Meta’s Artificial Intelligence Model for Voice Translation “Seamless Streaming”

Meta's Artificial Intelligence Model for Voice Translation "Seamless Streaming"

Meta, Facebook’s parent company, continues its artificial intelligence work at full speed, and the latest they shared is the best and most useful recent artificial intelligence work! The name of the artificial intelligence study announced by Meta is Seamless Communication.

This study, which includes 4 models, focuses on communication solutions with artificial intelligence.

The sub-models of the mentioned study consist of the following;

  • Seamless Expressive: A model that aims to preserve the expressiveness and subtleties of interlingual speech. Translations must capture the nuances of human expression. While existing translation tools are capable of capturing the content of a conversation, they often rely on monotonous, robotic text-to-speech systems for their output. SeamlessExpressive aims to preserve the subtleties of speech; Such as pauses and speaking rate, in addition to vocal style and emotional tone.
  • Seamless Streaming: A model that can deliver speech and text translations with a delay of approximately two seconds. SeamlessStreaming is the first large-scale multilingual model to deliver translations with a latency of approximately two seconds and with nearly the same accuracy as an offline model. Built on SeamlessM4T v2, SeamlessStreaming supports automatic speech recognition and speech-to-text translation for approximately 100 input and output languages, as well as speech-to-speech translation for approximately 100 input languages and 36 output languages.
  • SeamlessM4T v2: A basic, multilingual, multitasking model that allows people to communicate effortlessly via speech and text. In August 2023, the first version of SeamlessM4T was introduced, a basic multilingual, multitasking model that delivers state-of-the-art results for translation and transcription across speech and text. The improved model built on this work was SeamlessM4T v2. This model, which forms the basis of the new SeamlessExpressive and SeamlessStreaming models, features a new architecture with an autoregressive non-text-to-text decoder that provides improved consistency between text and speech output.
  • Seamless: A model that combines the features of SeamlessExpressive, SeamlessStreaming and SeamlessM4T v2 in a single model.

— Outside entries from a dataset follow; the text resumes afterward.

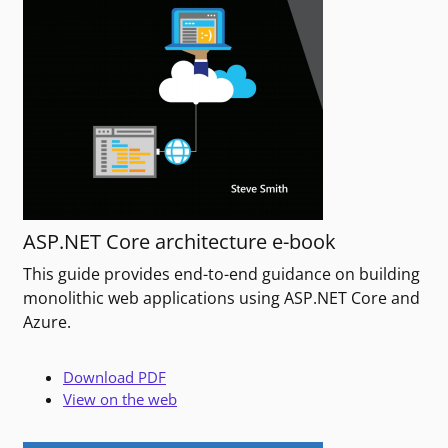
ASP.NET Core architecture e-book
This guide provides end-to-end guidance on building
monolithic web applications using ASP.NET Core and
Azure.
Download PDF
View on the web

The model called Seamless Streaming is the one that interests us the most. Because this model can make voice translations from a total of 100 languages to 38 languages in less than two seconds! So, when we start using this artificial intelligence technology, we will be able to communicate easily with anyone anywhere in the world, even if we do not know a foreign language.

So When Will We Start Using This Technology?

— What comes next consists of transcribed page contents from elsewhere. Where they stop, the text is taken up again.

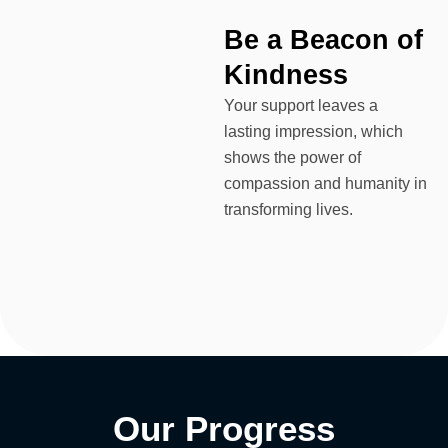
Be a Beacon of
Kindness
Your support leaves a
lasting impression, which
shows the power of
compassion and humanity in
transforming lives.
Our
Progress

Uninterrupted communication artificial intelligence technology can currently only be used as a demo that supports 4 languages. It was not announced when, in what way and at what price the full version will be available.

You can try the artificial intelligence translation system, which is available as a demo, immediately from the link below if you know one of the 4 supported languages.

Supported languages; English, French, German, Spanish for entry and exit..

For more details;

This article has been automatically translated with Google Translate. Original Post.